(Data extract begins)

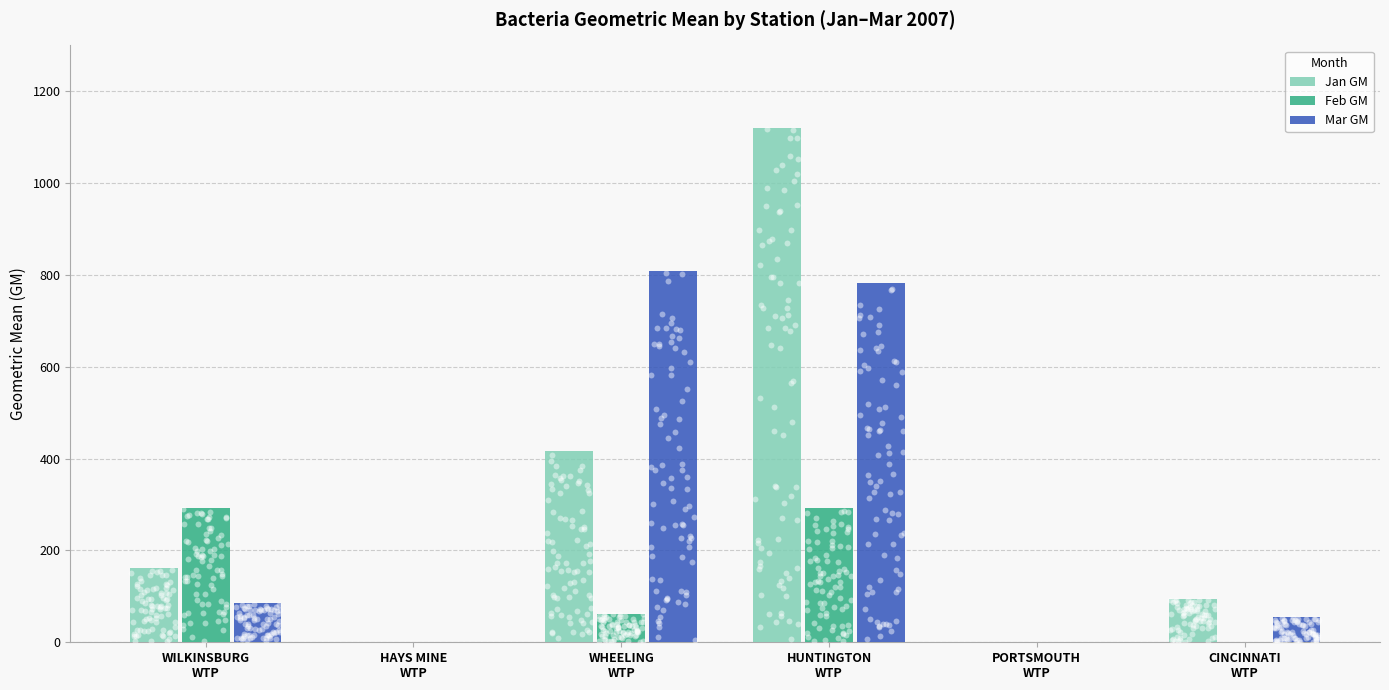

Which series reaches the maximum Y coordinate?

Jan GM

(Data extract ends)
(Data extract begins)

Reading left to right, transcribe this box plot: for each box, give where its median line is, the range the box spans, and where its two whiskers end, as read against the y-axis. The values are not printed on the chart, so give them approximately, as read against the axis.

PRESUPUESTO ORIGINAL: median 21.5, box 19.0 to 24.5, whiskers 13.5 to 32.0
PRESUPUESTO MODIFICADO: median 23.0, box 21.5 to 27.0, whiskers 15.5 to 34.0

(Data extract ends)

> [How to complete this task] Please format the entries from the line containing "PRESUPUESTO ORIGINAL: median" through the line containing "PRESUPUESTO MODIFICADO: median" as a JSON list of strings, one string per line, leaving out blank lines.

> [Exercise output]
[
  "PRESUPUESTO ORIGINAL: median 21.5, box 19.0 to 24.5, whiskers 13.5 to 32.0",
  "PRESUPUESTO MODIFICADO: median 23.0, box 21.5 to 27.0, whiskers 15.5 to 34.0"
]